## DOCUMENT PASSAGE
◇ ◇ ◇ ◇ ◇

[Boost-bugs] [Boost C++ Libraries] #11777: Doing async reads appears to do spurrious calls to recvmsg that return EAGAIN

Subject: [Boost-bugs] [Boost C++ Libraries] #11777: Doing async reads appears to do spurrious calls to recvmsg that return EAGAIN
From: Boost C++ Libraries (noreply_at_[hidden])
Date: 2015-10-30 23:45:23


#11777: Doing async reads appears to do spurrious calls to recvmsg that return
EAGAIN
-----------------------------------------+----------------------------
 Reporter: Dave Gotwisner <dgotwisn@…> | Owner: chris_kohlhoff
     Type: Bugs | Status: new
Milestone: To Be Determined | Component: asio
  Version: Boost 1.54.0 | Severity: Showstopper
 Keywords: |
-----------------------------------------+----------------------------
 In running an strace on a program that runs many threads, each controlling
 many streams, we see the following pattern when looking at one of the
 threads:

 epoll_wait(31, ..., 128, -1) = 46
 recvmsg(4114, ..., 0) = 2892
 recvmsg(4114, ..., 0) = -1 EAGAIN
 recvmsg(3700, ..., 0) = 16768
 recvmsg(3700, ..., 0) = -1 EAGAIN
 and so on for all 46 sockets.

◇ ◇ ◇ ◇ ◇

## LISTED ENTRIES
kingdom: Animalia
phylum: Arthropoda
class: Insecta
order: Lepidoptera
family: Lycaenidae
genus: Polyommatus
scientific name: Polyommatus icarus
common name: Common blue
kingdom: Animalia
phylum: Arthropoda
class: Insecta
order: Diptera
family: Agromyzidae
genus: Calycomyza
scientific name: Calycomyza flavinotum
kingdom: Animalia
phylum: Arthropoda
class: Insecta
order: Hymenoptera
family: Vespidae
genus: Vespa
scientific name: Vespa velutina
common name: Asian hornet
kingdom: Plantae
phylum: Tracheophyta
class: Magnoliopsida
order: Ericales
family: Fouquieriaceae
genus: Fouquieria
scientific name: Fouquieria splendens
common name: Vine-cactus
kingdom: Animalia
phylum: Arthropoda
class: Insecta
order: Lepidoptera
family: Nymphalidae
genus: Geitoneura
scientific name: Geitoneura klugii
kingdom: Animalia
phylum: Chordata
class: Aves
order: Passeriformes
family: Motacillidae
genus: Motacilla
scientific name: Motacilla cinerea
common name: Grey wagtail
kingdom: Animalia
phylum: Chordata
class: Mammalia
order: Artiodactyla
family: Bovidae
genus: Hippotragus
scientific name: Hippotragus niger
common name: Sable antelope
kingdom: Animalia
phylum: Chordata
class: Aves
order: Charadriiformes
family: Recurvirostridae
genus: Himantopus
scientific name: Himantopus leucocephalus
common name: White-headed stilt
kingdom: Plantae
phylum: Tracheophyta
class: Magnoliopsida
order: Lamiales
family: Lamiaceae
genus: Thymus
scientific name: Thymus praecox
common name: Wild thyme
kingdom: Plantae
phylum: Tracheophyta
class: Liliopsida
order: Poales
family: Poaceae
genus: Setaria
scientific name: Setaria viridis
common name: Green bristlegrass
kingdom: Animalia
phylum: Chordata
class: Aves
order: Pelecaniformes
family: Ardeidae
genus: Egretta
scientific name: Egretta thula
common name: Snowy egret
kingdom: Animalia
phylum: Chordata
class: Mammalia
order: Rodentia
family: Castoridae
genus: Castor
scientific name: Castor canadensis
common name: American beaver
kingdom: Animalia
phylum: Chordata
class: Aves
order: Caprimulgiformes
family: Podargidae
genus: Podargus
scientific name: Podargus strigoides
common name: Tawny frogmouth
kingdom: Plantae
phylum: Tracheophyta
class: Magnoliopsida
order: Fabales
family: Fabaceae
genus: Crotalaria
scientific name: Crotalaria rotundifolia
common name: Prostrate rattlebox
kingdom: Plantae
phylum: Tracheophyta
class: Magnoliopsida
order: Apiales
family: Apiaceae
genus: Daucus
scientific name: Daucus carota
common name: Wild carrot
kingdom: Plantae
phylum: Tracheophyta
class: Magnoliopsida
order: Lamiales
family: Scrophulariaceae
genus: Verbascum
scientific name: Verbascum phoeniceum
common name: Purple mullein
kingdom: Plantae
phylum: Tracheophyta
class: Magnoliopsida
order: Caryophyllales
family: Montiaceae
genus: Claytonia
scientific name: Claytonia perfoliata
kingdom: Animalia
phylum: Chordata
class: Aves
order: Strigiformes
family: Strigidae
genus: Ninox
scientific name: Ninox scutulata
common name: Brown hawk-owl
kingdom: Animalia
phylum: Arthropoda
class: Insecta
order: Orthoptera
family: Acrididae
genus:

◇ ◇ ◇ ◇ ◇

## GIVEN EXERCISE
Quote the entire Boost bug report on async reads and extra recvmsg calls, word for word. The data has no connection to the Boost bug report.

## COMPLETED TASK
[Boost-bugs] [Boost C++ Libraries] #11777: Doing async reads appears to do spurrious calls to recvmsg that return EAGAIN

Subject: [Boost-bugs] [Boost C++ Libraries] #11777: Doing async reads appears to do spurrious calls to recvmsg that return EAGAIN
From: Boost C++ Libraries (noreply_at_[hidden])
Date: 2015-10-30 23:45:23


#11777: Doing async reads appears to do spurrious calls to recvmsg that return
EAGAIN
-----------------------------------------+----------------------------
 Reporter: Dave Gotwisner <dgotwisn@…> | Owner: chris_kohlhoff
     Type: Bugs | Status: new
Milestone: To Be Determined | Component: asio
  Version: Boost 1.54.0 | Severity: Showstopper
 Keywords: |
-----------------------------------------+----------------------------
 In running an strace on a program that runs many threads, each controlling
 many streams, we see the following pattern when looking at one of the
 threads:

 epoll_wait(31, ..., 128, -1) = 46
 recvmsg(4114, ..., 0) = 2892
 recvmsg(4114, ..., 0) = -1 EAGAIN
 recvmsg(3700, ..., 0) = 16768
 recvmsg(3700, ..., 0) = -1 EAGAIN
 and so on for all 46 sockets.